Tips to Stay Safe and Prevent Injury While Shoveling Snow
It’s beginning to look a lot like…winter in Erie, PA. Our licensed physical therapists put together a list of tips to keep in mind when clearing the snow in order to decrease your risk of injury and stay safe during this “Season of Snow”.
- Don’t let it stick – Before going out, spray your shovel with cooking spray. This prevents the snow from packing up on the shovel, which weighs it down. The snow will just slide right off.
- Stay hydrated – Despite the cold temperatures, you still sweat while you work outside, so consider it a workout! Drink plenty of water before and after you are outside. And be sure you have proper nutrition (complex carbs, protein) before exerting yourself. If you are diabetic, check your glucose levels and be sure you don’t drop to unsafe levels.
- Keep your back straight – Push when you can. Don’t bend over to scoop up snow with the shovel. Squat down to scoop up the snow and use your legs to lift up.

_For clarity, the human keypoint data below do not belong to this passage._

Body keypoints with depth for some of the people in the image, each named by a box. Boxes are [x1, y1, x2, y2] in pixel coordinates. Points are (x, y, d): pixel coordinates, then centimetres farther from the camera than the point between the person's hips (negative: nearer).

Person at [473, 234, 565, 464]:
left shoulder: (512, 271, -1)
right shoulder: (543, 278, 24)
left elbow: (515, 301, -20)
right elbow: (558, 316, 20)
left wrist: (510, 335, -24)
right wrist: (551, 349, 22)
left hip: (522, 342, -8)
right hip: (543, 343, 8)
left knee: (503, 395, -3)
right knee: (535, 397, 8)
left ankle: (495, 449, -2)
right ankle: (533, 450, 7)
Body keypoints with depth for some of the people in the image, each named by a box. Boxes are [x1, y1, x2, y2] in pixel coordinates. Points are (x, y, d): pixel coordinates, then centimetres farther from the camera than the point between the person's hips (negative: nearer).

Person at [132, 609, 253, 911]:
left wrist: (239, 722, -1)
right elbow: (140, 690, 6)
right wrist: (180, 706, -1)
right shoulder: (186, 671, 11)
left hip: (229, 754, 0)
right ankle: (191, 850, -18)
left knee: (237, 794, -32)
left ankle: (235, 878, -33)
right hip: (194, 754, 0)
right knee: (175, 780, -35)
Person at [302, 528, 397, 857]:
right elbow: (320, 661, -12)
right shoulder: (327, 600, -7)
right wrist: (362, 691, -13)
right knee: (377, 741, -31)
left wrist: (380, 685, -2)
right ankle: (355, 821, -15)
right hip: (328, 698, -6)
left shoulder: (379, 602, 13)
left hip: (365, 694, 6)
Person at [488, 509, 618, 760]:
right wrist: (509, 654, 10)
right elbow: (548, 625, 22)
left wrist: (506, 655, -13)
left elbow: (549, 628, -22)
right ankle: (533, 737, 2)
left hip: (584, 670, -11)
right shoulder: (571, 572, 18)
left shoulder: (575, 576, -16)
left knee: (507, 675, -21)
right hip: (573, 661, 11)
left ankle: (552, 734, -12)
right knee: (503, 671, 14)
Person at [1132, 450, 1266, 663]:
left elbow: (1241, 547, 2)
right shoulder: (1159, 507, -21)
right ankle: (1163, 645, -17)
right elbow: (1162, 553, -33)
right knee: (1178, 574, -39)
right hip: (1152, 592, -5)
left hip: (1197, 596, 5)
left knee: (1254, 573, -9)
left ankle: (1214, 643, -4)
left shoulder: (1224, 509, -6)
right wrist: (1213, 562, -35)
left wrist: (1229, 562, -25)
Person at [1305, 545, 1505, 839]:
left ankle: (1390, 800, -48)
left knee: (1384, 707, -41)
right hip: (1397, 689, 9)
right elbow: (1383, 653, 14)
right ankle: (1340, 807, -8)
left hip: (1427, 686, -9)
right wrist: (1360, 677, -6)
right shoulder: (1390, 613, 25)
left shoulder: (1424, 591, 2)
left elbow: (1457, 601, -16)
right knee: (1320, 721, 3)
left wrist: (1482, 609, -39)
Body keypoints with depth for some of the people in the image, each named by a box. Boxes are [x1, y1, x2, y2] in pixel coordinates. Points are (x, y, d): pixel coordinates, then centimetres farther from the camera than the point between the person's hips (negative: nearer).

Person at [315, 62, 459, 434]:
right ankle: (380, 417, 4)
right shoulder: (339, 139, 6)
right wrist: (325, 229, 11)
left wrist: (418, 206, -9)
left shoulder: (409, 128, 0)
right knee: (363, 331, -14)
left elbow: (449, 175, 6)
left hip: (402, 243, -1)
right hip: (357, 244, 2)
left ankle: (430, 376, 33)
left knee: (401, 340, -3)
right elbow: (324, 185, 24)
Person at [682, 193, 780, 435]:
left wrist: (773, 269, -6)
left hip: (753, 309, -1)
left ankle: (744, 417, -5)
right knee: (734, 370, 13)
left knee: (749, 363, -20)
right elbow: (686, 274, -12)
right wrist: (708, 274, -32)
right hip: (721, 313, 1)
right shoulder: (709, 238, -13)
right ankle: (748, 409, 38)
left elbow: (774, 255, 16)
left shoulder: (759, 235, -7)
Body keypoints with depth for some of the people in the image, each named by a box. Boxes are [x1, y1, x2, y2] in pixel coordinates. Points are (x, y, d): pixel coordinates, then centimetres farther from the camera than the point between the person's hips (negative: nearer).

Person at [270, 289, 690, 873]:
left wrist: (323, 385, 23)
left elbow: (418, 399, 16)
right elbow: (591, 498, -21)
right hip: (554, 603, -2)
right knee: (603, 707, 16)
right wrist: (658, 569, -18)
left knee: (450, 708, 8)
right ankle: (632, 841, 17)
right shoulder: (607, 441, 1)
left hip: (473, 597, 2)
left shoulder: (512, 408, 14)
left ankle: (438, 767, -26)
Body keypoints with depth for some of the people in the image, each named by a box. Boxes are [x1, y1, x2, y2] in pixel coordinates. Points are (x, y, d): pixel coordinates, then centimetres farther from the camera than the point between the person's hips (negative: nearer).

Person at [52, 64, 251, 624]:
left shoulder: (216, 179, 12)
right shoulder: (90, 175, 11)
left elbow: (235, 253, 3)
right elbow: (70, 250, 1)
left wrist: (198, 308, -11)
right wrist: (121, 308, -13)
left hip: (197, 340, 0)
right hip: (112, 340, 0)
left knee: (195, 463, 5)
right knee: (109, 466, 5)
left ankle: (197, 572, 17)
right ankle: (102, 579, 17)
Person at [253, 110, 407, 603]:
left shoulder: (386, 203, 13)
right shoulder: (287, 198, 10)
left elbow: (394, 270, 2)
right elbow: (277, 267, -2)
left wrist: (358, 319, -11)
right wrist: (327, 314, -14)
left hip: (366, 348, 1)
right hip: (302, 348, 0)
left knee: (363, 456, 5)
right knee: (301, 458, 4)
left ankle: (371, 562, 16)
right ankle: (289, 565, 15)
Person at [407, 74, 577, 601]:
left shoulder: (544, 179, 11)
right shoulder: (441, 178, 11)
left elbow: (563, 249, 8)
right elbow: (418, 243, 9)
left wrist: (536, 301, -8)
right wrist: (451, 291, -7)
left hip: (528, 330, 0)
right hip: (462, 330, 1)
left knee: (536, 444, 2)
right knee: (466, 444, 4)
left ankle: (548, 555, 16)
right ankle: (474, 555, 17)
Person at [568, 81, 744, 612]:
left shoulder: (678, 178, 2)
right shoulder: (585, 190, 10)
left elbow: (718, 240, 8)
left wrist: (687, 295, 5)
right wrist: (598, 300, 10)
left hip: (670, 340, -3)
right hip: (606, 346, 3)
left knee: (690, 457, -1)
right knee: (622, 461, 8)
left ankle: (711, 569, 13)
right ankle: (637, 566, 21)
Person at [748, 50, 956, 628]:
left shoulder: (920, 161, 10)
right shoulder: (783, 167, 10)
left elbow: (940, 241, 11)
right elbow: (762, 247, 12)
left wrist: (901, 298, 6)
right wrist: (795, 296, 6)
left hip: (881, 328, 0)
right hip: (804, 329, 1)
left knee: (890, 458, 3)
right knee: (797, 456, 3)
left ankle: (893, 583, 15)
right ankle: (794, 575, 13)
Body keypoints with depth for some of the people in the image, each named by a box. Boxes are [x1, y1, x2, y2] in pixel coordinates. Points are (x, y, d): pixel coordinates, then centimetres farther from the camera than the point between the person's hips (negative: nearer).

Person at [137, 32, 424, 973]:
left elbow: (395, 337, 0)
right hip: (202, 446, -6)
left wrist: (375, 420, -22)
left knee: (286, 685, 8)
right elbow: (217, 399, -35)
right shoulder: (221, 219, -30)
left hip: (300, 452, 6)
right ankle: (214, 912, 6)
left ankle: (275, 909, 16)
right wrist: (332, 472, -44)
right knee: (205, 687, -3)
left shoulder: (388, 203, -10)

- Don’t twist or arch your back – When emptying the shovel, keep a foot behind you and pivot, turning your toes the direction of your body (nose and toes point in the same direction), or use your arms to flip the shovel being careful not to over arch your back.
- Get your steps in – Walk over to where you are piling snow rather than trying to overthrow it with the shovel. This prevents you from twisting or arching your spine.
- Break it up – work in segments. With deeper snow, take scoops from the top and work down before you work out along a path. If you have a long or wide driveway, divide it up by doing a swipe down the middle and then work out toward each side.
- Breaking it up is about taking rest breaks as well. If you are out for a prolonged period of time, every 20-30 minutes stop to rest, stretch, and focus on your breathing for a few minutes. Depending on the outside conditions, you may need to return inside to rewarm or change wet garments.
- Ice isn’t nice – If you are pushing the shovel and it scoops under an icy layer, don’t try to lift it up. Get the shovel over that layer and just remove the snow first. Then use a tool to chop and break up the ice into smaller pieces to scoop up. Or use a chemical de-icer (Be sure it states Pet Safe/friendly on the container if you have furry friends!).
*If you have a history of heart disease, consult your physician before shoveling or snow blowing to determine if it is safe for you to do so.
If you have any questions regarding snow removal safety, contact your Niagara Therapy, LLC Physical Therapist. And remember, there is no shame in hiring someone, contacting a neighbor, or church to help you out. Take it slow, out in the snow, and remember these tips to help you prevent injury while shoveling snow.